An Overview of Extended Producer Responsibility for Plastic Waste Management

July 8, 2026
Extended Producer Responsibility

By Vikrant Rana and Shantam Sharma

Introduction

India generates an estimated 25,000 to 30,000 tonnes of plastic waste every day, of which a substantial share, approximately 10,556 tonnes daily, remains uncollected and enters landfills or the open environment. To address this, the Ministry of Environment, Forest and Climate Change (“MoEFCC”) has notified a national Extended Producer Responsibility (“EPR”) framework for plastic packaging under the Plastic Waste Management Rules, 2016, as amended from time to time[1].

For businesses, this is not a voluntary sustainability initiative. EPR registration, target compliance, and annual reporting are binding legal obligations, enforced through a mandatory CPCB-administered online portal and backed by financial penalties for shortfall[2]. This alert sets out who must register, how the registration and compliance process works, and the practical steps in-house counsel and business owners should be taking now.

The Regulatory Framework

Under the EPR framework, producers, importers and brand owners (“PIBOs”) are made responsible for the collection and recycling of the plastic packaging they place in the Indian market, extending accountability beyond the point of sale[3]. The MoEFCC guidelines operationalise this through three compliance models, calibrated to business scale[4]:

Trade Dress /Packaging in question
Compliance Route How It Works
Fee-based Suited to smaller operations; contributes to local-body recycling infrastructure
PRO (Producer Responsibility Organisation) Compliance is discharged by engaging a third-party PRO that manages collection and recycling on the entity’s behalf
Credit Compliance is met through the purchase of surplus EPR certificates

The framework permits the sale and purchase of surplus EPR certificates, and allows businesses to carry forward or offset shortfalls against prior-year obligations, in effect creating a tradable compliance-instrument market that in-house teams should be tracking as part of annual budgeting[5]. Non-compliance attracts Environmental Compensation, levied on the Polluter Pays Principle, at rates prescribed by the Central Pollution Control Board (“CPCB”)[6] Separately, since January 2025, any failure to comply with, or contravention of, the Rules is independently punishable under section 15 of the Environment (Protection) Act, 1986.[7]

PIBOs are also subject to category-wise targets for recycling, for the reuse of rigid packaging, and for the mandatory use of recycled plastic content, in addition to the collection obligation described above[8].

§

### [The tasks]
**a)** According to the overview of extended producer responsibility for plastic waste, about how many tonnes of plastic waste in India go uncollected each day?
**b)** Say whether each statement agrees with the overview of extended producer responsibility for plastic waste, and quote the deciding words: (i) The national EPR framework was notified under the Plastic Waste Management Rules, 2016. (ii) EPR registration is a voluntary sustainability initiative for businesses. (iii) Since January 2025, contravention of the Rules is punishable under section 15 of the Environment (Protection) Act, 1986.
**c)** Carry the overview of extended producer responsibility for plastic waste forward from its final paragraph.

§

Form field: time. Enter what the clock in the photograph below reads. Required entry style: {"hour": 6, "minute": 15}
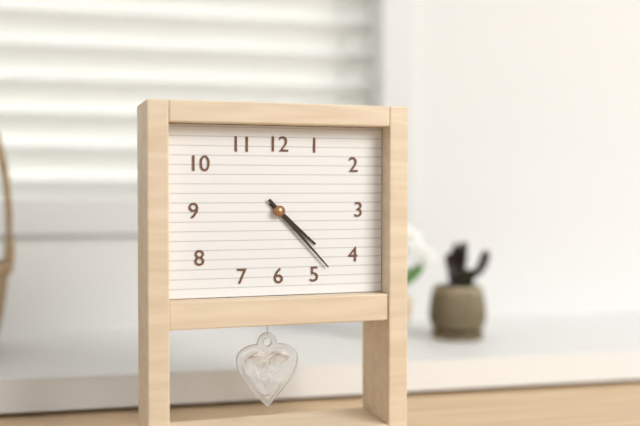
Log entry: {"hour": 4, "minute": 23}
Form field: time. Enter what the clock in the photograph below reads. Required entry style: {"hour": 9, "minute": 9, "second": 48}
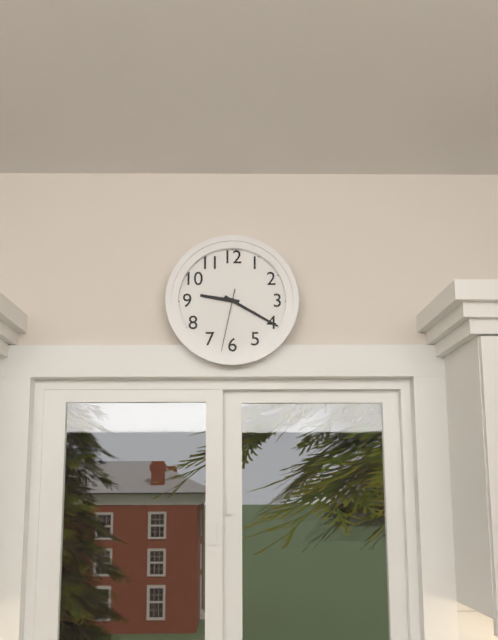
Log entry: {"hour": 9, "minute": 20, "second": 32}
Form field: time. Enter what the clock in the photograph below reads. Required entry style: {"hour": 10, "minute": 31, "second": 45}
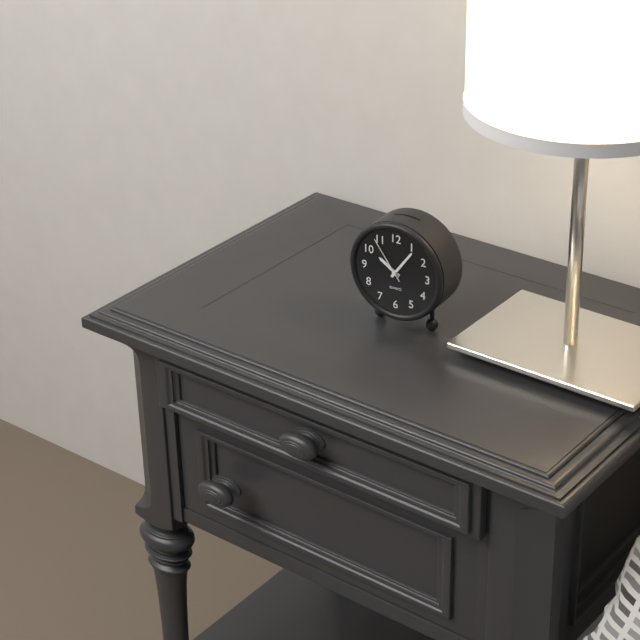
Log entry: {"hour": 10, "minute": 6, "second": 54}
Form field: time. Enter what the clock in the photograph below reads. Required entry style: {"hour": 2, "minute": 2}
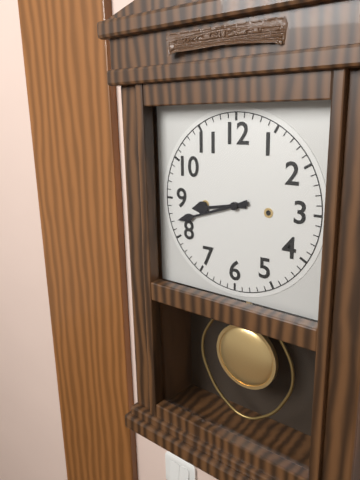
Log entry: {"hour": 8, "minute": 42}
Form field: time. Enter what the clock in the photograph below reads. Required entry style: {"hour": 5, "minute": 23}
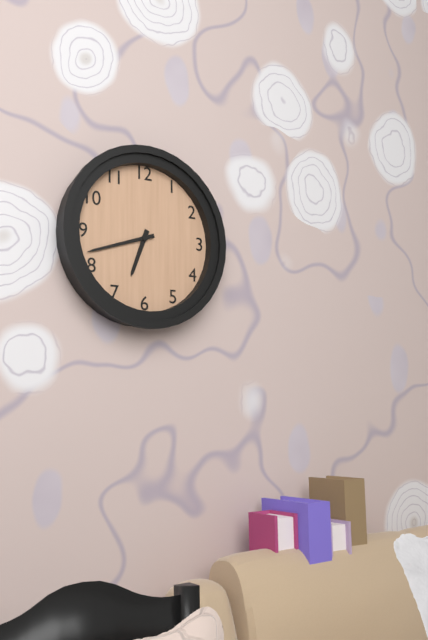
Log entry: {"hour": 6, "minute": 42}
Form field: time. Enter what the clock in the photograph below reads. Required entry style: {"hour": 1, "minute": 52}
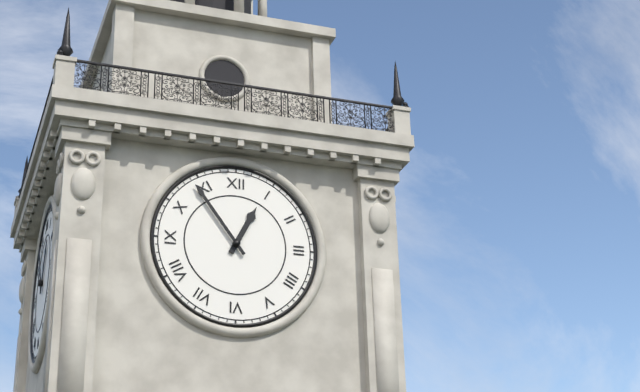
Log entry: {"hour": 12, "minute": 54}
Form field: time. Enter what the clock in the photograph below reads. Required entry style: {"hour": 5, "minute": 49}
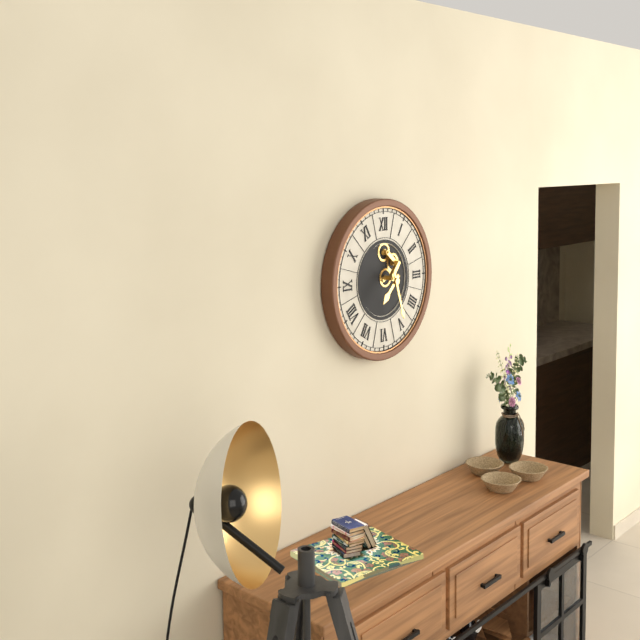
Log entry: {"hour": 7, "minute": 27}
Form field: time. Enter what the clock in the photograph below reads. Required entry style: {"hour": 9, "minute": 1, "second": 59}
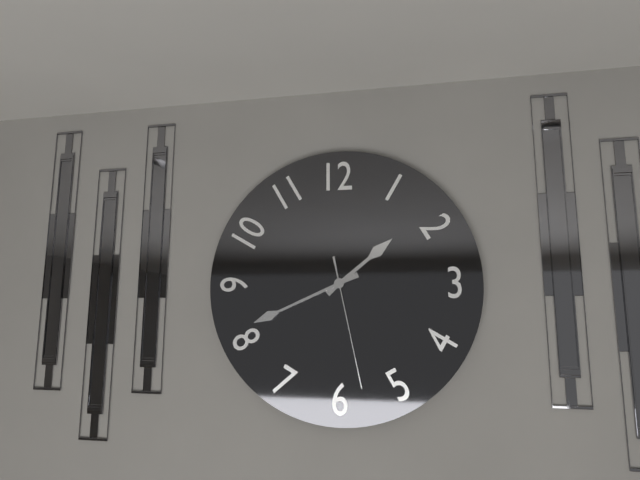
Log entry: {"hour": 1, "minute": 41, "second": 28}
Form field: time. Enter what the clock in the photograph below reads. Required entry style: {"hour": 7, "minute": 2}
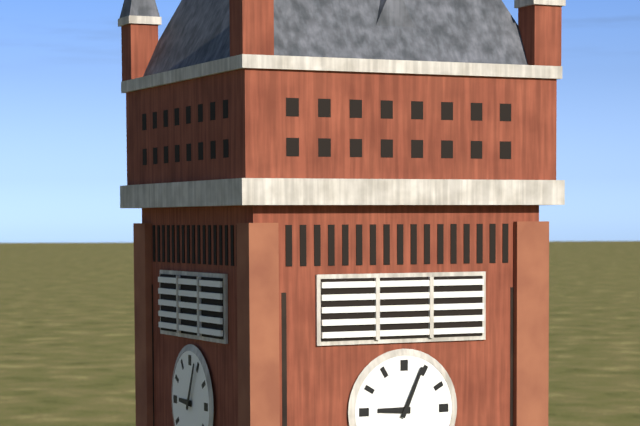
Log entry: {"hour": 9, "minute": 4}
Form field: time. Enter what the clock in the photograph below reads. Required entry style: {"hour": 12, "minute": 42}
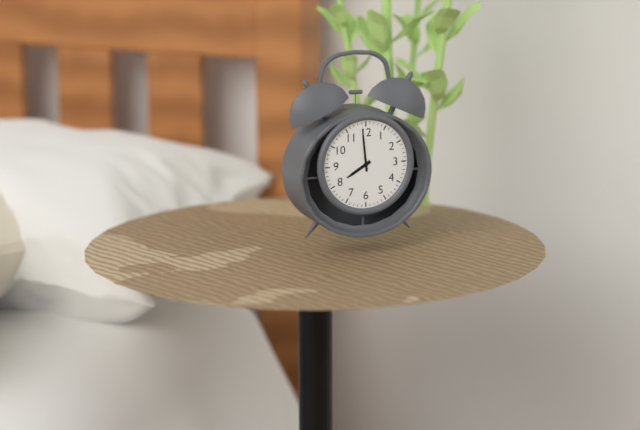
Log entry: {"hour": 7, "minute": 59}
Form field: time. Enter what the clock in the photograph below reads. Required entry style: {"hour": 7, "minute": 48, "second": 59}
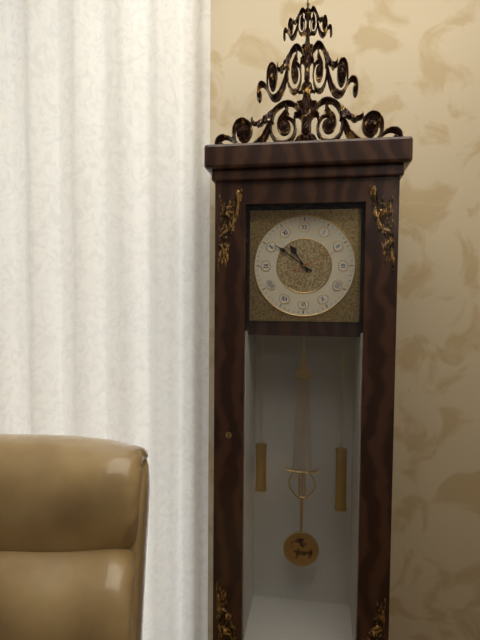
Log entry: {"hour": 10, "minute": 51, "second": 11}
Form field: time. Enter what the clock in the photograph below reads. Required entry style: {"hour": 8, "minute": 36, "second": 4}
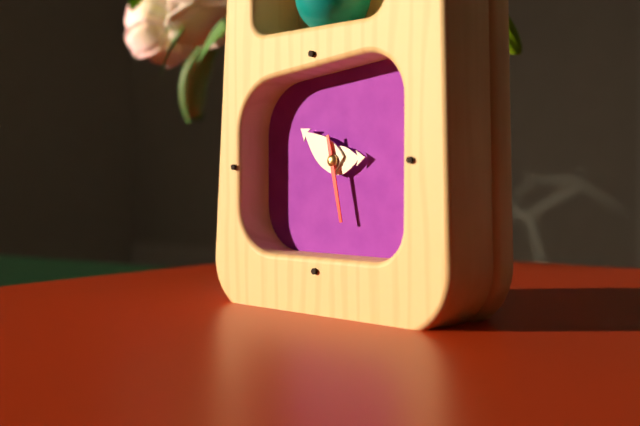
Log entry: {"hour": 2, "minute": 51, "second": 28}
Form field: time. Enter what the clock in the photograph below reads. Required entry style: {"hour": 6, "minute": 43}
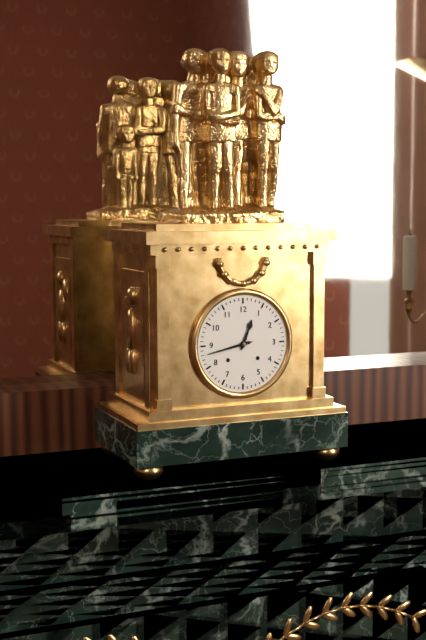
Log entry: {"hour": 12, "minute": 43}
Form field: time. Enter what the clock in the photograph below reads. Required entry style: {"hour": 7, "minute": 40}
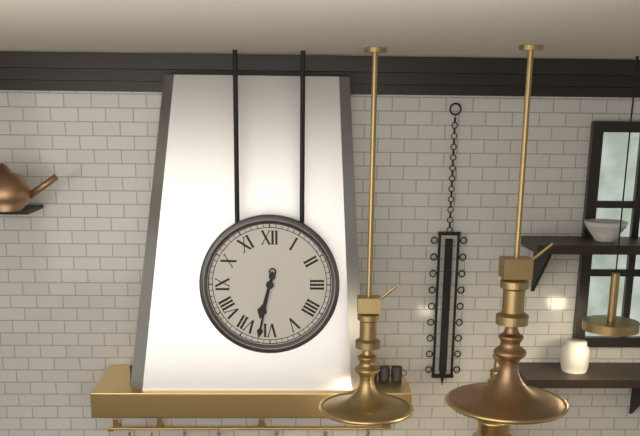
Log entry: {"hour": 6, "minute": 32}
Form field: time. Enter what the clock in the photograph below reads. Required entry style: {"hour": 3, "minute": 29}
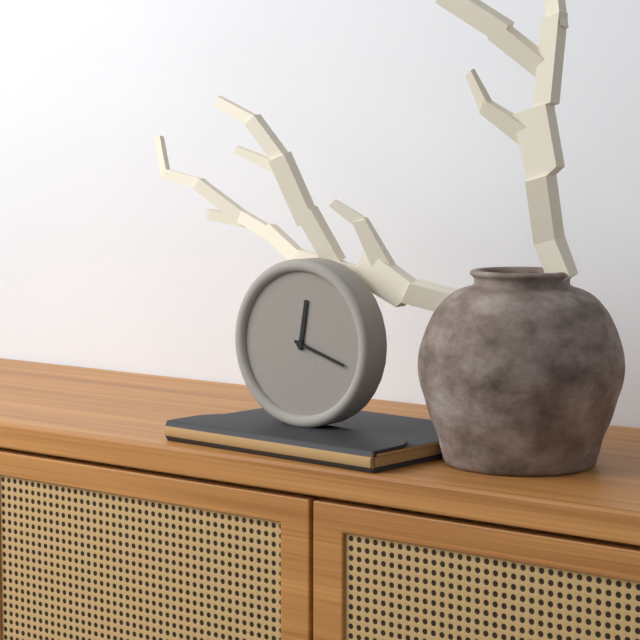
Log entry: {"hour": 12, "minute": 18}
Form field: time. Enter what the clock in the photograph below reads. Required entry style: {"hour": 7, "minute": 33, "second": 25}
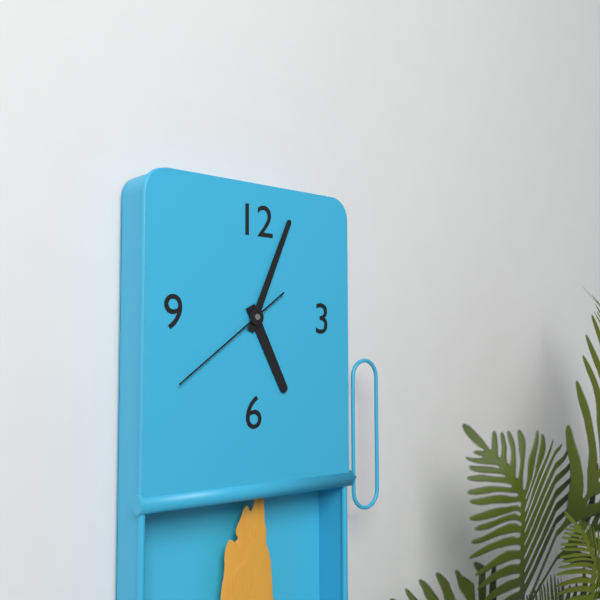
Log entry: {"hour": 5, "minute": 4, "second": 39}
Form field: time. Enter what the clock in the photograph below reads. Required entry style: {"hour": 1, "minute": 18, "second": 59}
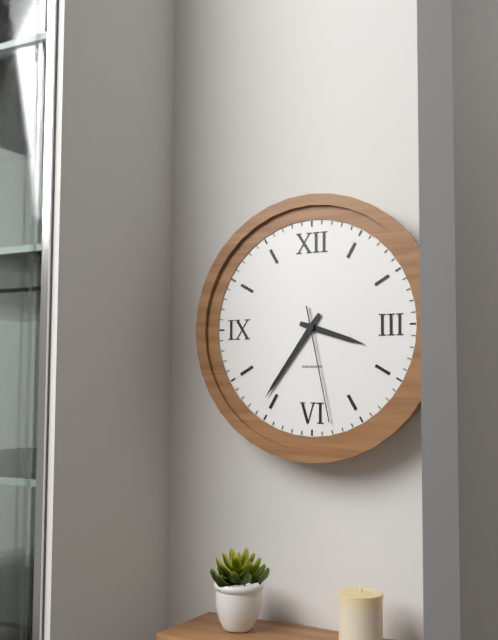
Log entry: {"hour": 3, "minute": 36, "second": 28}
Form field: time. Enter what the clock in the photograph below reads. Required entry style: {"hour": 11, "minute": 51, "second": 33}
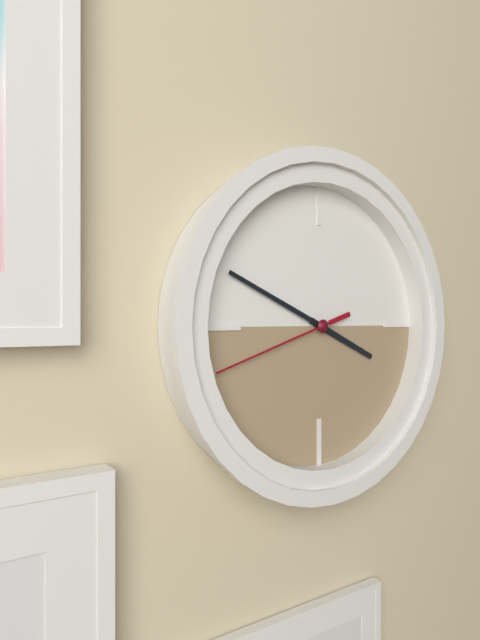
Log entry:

§

### [Per-task answers]
**a)** Approximately 10,556 tonnes daily.

**b)**
(i) Yes: "under the Plastic Waste Management Rules, 2016, as amended from time to time"
(ii) No: "this is not a voluntary sustainability initiative"
(iii) Yes: "since January 2025, any failure to comply with, or contravention of, the Rules is independently punishable under section 15 of the Environment (Protection) Act, 1986"

**c)**
Recycled content targets by packaging category[9]:

Trade Dress /Packaging in question
Category FY 2025-26 FY 2026-27 FY 2027-28 FY 2028-29 onwards
Category I (rigid) 30% 40% 50% 60%
Category II 10% 10% 20% 20%
Category III (multi-layered)* 5% 5% 10% 10%

*Limited to the weight of the plastic layers present.

Reuse targets for rigid Category I packaging, Brand Owners [10]:

Trade Dress /Packaging in question
Packaging Type FY 2025-26 FY 2028-29 onwards
0.9 to 4.9 litres/kg 10% 25%
Drinking water, 4.9 litres/kg or more 70% 85%
Other rigid packaging, 4.9 litres/kg or more 10% 15%

Where recycled content or reuse cannot be achieved because of a conflicting statutory requirement, for example food-contact rules of the Food Safety and Standards Authority of India, an exemption may be claimed, but any shortfall must otherwise be met by purchasing equivalent certificates from other PIBOs that have exceeded their own obligations[11].

Who Must Register

Registration obligations fall on any Producer, Importer or Brand Owner (“PIBO”) placing plastic packaging, or goods in plastic packaging, in the Indian market, regardless of whether the business manufactures the packaging itself or outsources it[12]. Compliance route typically depends on scale:

  • Small manufacturers are directed to contribute to local bodies handling recycling of smaller waste volumes.
  • Medium and large manufacturers without in-house recycling capability may appoint a PRO. During the framework’s transition period, “Plastics For Change” was identified as an available PRO; businesses should confirm the current list of CPCB-empanelled PROs before entering into any engagement, as this list is subject to change.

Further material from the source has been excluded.